At 6 p.m. the sun is slowly sinking toward the lake, but the crowd at Silver Beach in St. Joseph is still going strong. More than a dozen volleyball courts are in play, parents chase their children across the sand, and couples power-walk with their dogs past large-scale beachfront sculptures. Palaces with expertly manicured lawns line a bluff overlooking the water, giving St. Joseph a more moneyed vibe than other towns on my itinerary, but I can’t see a single nose upturned.

There are plenty of people milling around in the city center – and no wonder, the streets in St. Joe’s are paved with fudge. Fudge and ice cream. The glorious smell wafts out of Kilwin’s and Cabanas Ice Cream and Chocolate Cafe, all within a block of each other. I want to check out some of the new vacation-home developments in town, Lighthouse Dunes or Sable Shores or Lighthouse Point, but there are more than 100 flavors to be tasted at Cabanas, and that doesn’t even include the snow cones they’re serving on the sidewalk.

Besides, I’m not sure I’m dressed well enough to pose as a homebuyer at Lighthouse Dunes, a tony six-site development by Chicagoland design-build firm Orren Pickell. The two remaining homes (located 400 feet from the private yacht club, don’t you know) are priced from $1.2 million.

Instead, I think, I’ll ride out my sugar high hiking to the city’s beloved North Pier lighthouse, a replica of the original built in 1832. That plan gets foiled too, however, when I find myself hunting down all 30 miniature cars, designed by regional artists, in an outdoor exhibit spread throughout town.

New Buffalo Beach

I buy a donut the size of my face from Dale’s Donut Factory, and spend some time people watching under the floating Chinese lanterns outside the Krasl Art Center. Given the number of families on the street, it feels like there’s a festival in town, but I guess it’s just another Monday night in St. Joseph.

South Haven – 2 hrs.

The first thing I see in South Haven is a sprawling Wal-Mart Supercenter flanked by a nauseating parade of fast-food chains and gas stations. But faster than you can say “suburban Chicagoland,” I have reached the downtown, and all is forgiven.

Phoenix Street cuts through a cluster of eclectic shops – Biddy Murphy Celtic Gifts, Decadent Dogs, Renaissance (a “gypsy boutique”). More than 20 people are waiting outside for a bullhorn to announce their table at old-timey restaurant Clementine’s.

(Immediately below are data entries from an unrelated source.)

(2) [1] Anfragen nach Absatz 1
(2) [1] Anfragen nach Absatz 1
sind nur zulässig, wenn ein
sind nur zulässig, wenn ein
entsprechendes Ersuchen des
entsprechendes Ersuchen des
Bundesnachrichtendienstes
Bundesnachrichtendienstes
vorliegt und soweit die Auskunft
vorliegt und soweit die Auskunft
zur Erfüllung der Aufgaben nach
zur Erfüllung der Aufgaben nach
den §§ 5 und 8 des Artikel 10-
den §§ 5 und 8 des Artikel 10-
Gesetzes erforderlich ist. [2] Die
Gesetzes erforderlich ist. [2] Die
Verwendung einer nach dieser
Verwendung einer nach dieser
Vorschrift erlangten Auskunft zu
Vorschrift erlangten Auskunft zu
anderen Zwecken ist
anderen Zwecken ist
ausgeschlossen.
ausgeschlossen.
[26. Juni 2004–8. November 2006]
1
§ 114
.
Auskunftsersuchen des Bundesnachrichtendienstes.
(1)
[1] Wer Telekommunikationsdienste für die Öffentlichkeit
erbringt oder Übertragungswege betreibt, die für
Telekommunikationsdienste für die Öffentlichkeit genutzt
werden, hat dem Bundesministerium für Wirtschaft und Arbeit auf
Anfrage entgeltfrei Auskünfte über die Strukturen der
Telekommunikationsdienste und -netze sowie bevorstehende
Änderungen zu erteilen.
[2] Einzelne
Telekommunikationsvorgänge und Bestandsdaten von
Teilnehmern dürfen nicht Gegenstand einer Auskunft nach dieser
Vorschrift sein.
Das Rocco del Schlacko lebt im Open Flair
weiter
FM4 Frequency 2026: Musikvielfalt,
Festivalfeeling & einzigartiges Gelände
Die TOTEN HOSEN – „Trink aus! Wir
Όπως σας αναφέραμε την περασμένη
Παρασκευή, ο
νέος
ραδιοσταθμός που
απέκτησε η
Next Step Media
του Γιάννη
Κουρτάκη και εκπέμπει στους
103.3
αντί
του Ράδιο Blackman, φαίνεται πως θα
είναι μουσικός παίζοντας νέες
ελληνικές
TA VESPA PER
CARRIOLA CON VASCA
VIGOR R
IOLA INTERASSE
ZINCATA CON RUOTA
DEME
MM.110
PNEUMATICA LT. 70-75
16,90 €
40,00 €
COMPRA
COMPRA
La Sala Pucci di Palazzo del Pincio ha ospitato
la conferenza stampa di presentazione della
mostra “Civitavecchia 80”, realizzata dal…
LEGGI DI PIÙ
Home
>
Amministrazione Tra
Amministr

Sherman’s Dairy Bar has a line out the door.

Some of the new-home communities underway here seem comparatively affordable. Mystic Home Builders, for instance, is advertising new single-families priced from the $160s. The developer’s latest project, the 122-unit Lighthouse Village (notice a theme?), is part of “Lifestyles of South Haven,” a 45-acre mixed-use development of shops, condos and houses.

I set out for the pier at South Beach, past families lounging on the white rocks, frat guys barbequing, and a group of rainbow-haired teenagers playing Hacky Sack. I even stumble on a couple in their late 70s stealing a kiss. On the beach, grown men are as excited about building sandcastles as their kids, and a guy named Roy asks me to take a photo of him and his fiancé in front of the towering red lighthouse.

I feel like I’m on the set of a Disney movie and decide to take off before everyone breaks out into song.

It’s after 9 p.m. when I grab a seat at the bar in Tello Italian Bistro and the bartender, 21-year-old Mona Iehl, brings me back down to earth. Over risotto, she tells me of the disparity between the coast, where vacationers have their cottages, and the residential part of town where local girls, she says, are advised not to walk alone at night. Still, she says, Chicagoans get what they’re looking for when they come here.

Mona tips me to the nightlife in town – thirty-somethings hang out at a couple of bars by the harbor, and most of the “older people” usually have gatherings at their cottages – but I’m beat.

I want to see so much more – art galleries and beaches and dunes and the Lake Michigan Shore Wine Trail – but there just isn’t enough time. No wonder so many people keep coming back.